先生の卒業から一年経った。思い出すたびに良かった日のことを思い出しては笑う。
先生は電話が好きで、僕によく電話をかけてきた。
電話が来て嬉しい反面、長くなることに苛立ちを覚えたりもした。
先生は大抵酔っ払っていて、僕の名前を常に三回以上呼んでから話を続けた。
「ヒナタ、ヒナタ、ヒナタ」
「ヒナタ、ヒナタ、ヒナタ」
続きがいつも思い出せない。
連呼するときの響きで全部だと思う。
僕と先生は似ているとずっと思っていた。
けれど、それは僕の誤解だったんだとこの一年で知った。
先生は優しい。先生は狂ってる。先生は面白い。先生は激しい。
僕のそれはもっともっと歪んだもので
ねじ切れそうな緊張のなかで成立している。
先生はもっと率直だ。
先生はもっと素直だ。
そういうのを日本語で「単刀直入」という。
ぶすっと刺す、ということだと思う。
この日、僕は海を眺めながら
彼らが泳いだ海のことを思った。
暗い海。波が押し寄せる。

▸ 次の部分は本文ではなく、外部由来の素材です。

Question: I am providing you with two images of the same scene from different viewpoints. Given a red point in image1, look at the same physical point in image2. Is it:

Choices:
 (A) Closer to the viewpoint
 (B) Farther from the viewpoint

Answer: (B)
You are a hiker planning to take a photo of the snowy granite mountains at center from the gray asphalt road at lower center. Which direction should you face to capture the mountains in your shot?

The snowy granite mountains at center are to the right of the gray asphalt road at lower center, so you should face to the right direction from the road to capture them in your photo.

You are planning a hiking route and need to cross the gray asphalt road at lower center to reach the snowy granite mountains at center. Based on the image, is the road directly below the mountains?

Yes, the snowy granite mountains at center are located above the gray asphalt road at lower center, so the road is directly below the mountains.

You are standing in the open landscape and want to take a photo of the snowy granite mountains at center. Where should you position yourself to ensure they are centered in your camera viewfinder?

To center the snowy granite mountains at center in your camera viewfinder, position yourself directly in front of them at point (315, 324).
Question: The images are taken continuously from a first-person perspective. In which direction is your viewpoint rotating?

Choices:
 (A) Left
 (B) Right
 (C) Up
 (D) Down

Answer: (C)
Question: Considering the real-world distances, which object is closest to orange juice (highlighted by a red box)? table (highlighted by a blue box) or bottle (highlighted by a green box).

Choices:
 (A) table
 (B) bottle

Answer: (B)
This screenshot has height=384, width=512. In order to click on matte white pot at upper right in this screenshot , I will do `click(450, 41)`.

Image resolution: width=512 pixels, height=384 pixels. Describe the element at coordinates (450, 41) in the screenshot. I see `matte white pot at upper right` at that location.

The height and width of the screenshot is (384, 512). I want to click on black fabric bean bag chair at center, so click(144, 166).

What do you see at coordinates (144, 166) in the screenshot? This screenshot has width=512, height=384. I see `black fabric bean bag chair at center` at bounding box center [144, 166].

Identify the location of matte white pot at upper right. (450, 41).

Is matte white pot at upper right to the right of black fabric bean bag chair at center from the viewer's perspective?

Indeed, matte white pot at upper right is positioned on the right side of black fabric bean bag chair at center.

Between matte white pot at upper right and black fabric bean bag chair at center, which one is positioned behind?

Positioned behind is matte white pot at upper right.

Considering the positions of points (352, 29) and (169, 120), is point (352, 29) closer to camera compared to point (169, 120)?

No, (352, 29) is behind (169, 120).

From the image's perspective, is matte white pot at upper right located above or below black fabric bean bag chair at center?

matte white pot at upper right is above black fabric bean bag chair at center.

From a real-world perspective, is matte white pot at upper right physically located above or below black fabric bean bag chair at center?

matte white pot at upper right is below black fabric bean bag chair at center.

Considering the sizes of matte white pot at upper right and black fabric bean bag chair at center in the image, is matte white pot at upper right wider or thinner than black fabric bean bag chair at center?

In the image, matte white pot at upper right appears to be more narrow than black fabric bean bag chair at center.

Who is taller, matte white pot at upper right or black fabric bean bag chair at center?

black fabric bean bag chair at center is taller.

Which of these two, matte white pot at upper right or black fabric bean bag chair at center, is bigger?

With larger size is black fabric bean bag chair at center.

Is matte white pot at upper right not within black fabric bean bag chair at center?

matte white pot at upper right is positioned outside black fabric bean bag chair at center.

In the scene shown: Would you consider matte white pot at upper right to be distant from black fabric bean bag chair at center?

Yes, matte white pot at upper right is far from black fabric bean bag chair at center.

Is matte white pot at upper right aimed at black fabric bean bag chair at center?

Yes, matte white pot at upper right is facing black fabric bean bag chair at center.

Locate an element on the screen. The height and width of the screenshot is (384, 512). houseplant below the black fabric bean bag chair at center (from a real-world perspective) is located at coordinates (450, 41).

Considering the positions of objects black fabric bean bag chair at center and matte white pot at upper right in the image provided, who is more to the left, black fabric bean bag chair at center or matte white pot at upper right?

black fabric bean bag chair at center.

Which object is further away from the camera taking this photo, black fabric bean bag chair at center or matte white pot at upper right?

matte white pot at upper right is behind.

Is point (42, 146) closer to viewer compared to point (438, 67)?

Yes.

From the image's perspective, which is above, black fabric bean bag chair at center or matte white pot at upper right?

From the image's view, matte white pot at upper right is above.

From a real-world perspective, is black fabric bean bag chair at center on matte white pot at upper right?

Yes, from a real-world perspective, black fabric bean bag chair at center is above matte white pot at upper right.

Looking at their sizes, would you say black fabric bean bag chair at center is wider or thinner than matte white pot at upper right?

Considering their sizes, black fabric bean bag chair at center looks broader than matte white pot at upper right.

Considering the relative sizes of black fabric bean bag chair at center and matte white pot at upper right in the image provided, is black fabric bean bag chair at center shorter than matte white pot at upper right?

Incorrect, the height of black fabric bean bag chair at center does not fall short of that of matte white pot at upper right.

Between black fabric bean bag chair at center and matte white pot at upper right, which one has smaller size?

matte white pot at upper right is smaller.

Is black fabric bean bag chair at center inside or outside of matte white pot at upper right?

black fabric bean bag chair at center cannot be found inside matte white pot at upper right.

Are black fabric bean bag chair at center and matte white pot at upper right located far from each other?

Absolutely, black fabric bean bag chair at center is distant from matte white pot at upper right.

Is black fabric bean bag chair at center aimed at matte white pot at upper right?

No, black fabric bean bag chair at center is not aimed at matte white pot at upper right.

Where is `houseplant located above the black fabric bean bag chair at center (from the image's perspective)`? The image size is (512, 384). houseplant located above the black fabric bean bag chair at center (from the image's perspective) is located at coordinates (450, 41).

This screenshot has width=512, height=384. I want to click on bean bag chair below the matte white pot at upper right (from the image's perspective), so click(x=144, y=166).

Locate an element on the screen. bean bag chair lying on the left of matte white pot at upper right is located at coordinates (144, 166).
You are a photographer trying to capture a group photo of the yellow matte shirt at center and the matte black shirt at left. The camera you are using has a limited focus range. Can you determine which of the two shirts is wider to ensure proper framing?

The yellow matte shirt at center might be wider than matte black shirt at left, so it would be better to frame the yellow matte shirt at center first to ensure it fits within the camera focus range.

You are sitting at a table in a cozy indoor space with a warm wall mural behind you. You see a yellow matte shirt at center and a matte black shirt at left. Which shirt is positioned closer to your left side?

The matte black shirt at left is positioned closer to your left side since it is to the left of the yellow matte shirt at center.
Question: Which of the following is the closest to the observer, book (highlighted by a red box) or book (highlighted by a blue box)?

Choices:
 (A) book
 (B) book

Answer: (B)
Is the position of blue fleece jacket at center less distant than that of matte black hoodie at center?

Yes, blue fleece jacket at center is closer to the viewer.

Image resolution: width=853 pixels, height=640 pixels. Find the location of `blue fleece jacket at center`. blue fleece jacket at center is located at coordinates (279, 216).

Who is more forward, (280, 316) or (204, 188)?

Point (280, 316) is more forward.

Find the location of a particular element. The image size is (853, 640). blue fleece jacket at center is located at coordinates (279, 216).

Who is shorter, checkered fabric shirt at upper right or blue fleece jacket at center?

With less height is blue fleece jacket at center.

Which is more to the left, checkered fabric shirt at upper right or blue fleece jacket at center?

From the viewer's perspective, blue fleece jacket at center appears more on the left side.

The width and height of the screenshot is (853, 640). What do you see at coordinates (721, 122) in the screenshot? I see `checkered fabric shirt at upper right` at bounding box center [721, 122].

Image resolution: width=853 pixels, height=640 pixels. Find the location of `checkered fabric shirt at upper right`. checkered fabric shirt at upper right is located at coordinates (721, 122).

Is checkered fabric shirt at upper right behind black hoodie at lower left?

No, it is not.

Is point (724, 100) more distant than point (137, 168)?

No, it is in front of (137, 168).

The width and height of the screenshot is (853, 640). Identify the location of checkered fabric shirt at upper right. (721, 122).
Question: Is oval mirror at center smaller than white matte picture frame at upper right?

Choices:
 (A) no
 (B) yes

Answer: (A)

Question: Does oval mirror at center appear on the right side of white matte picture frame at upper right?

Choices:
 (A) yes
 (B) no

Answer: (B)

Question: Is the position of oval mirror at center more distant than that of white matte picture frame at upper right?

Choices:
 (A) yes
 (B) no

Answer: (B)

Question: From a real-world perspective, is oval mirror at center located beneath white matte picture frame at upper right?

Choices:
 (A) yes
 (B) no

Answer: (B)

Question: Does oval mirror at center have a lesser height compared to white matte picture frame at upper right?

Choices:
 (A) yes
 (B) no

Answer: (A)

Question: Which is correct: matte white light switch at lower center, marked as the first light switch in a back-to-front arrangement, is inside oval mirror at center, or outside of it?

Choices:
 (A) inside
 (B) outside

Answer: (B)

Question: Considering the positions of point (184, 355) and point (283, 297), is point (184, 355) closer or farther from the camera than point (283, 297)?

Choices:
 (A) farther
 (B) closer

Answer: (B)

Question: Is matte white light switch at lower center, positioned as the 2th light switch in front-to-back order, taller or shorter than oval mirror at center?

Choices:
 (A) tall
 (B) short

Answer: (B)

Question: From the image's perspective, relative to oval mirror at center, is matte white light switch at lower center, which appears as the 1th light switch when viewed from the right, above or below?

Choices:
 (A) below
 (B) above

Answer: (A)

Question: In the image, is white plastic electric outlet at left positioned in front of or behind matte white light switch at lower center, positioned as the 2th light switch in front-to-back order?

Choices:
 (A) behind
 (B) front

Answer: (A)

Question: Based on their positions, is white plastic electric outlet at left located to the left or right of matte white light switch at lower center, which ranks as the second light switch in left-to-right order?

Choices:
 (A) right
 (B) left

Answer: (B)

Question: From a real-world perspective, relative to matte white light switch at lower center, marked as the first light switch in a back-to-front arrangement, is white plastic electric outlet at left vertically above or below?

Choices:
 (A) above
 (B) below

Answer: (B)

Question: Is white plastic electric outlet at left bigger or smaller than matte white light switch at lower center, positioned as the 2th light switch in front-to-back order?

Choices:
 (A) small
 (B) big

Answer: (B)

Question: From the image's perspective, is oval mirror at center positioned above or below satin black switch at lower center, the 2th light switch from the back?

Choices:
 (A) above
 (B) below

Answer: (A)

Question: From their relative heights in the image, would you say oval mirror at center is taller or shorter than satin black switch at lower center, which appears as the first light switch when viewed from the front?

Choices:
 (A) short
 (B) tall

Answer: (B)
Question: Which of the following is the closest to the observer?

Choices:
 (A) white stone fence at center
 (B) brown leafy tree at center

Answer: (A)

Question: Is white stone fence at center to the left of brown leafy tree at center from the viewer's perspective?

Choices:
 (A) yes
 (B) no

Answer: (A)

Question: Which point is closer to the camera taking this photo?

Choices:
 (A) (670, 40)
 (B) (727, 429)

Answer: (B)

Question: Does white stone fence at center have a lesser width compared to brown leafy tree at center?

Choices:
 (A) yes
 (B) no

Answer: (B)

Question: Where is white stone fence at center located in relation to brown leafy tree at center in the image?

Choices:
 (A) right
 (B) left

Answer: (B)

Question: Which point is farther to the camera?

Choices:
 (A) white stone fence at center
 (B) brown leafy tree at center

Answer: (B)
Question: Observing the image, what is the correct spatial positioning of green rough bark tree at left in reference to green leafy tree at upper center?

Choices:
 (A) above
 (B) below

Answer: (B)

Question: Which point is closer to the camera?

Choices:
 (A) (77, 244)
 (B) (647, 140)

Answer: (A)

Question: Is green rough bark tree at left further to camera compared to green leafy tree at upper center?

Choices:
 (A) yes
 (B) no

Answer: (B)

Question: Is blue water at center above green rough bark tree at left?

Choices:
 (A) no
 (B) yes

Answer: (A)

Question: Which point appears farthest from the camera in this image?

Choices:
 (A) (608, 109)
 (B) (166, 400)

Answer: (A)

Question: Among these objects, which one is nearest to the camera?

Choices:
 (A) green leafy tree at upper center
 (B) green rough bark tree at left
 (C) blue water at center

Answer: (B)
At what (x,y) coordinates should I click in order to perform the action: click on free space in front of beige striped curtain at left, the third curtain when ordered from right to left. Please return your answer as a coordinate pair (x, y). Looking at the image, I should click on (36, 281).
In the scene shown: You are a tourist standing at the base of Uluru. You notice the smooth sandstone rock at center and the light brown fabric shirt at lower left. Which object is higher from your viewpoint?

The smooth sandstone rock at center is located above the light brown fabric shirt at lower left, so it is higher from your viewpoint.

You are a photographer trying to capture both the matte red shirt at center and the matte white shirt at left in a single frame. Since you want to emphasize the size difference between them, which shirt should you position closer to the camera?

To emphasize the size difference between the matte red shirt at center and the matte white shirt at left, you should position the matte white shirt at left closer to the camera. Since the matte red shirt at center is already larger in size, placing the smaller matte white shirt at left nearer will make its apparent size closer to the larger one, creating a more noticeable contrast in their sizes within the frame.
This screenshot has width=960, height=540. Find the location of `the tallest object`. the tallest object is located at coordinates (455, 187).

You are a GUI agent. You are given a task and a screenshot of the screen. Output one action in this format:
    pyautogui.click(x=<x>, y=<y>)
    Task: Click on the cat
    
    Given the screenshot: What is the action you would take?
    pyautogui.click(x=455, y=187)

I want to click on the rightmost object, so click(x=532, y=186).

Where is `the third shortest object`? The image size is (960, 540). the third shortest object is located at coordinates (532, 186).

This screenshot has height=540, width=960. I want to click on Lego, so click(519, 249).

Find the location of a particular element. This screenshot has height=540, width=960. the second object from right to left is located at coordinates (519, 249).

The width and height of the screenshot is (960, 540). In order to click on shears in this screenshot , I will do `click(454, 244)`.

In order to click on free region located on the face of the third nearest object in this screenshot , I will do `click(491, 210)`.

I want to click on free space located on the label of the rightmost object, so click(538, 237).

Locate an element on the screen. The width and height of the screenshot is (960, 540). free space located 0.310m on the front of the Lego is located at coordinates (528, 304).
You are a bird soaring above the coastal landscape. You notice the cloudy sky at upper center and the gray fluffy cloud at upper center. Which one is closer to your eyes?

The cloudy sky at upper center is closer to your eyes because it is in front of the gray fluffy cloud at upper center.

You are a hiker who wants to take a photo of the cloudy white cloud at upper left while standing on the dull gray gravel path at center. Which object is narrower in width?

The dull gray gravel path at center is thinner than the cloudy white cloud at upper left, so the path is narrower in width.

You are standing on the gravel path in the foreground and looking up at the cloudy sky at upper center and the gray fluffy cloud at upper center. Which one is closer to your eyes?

何メートルもの高い壁になって
僕らを飲み込もうとしている。
吼えている。
なぜ吼えているのか、理由はわからない。
インドの最高神ヴィシュヌには化身(アヴァターラ)という概念があって
ヴィシュヌとは別に様々な形を以って世に現れ、後にヴィシュヌの生まれ変わりであったと示される。
化身とは永遠不滅不可侵の存在であり、実体が消されて命だけが残るのだと僕は思っている。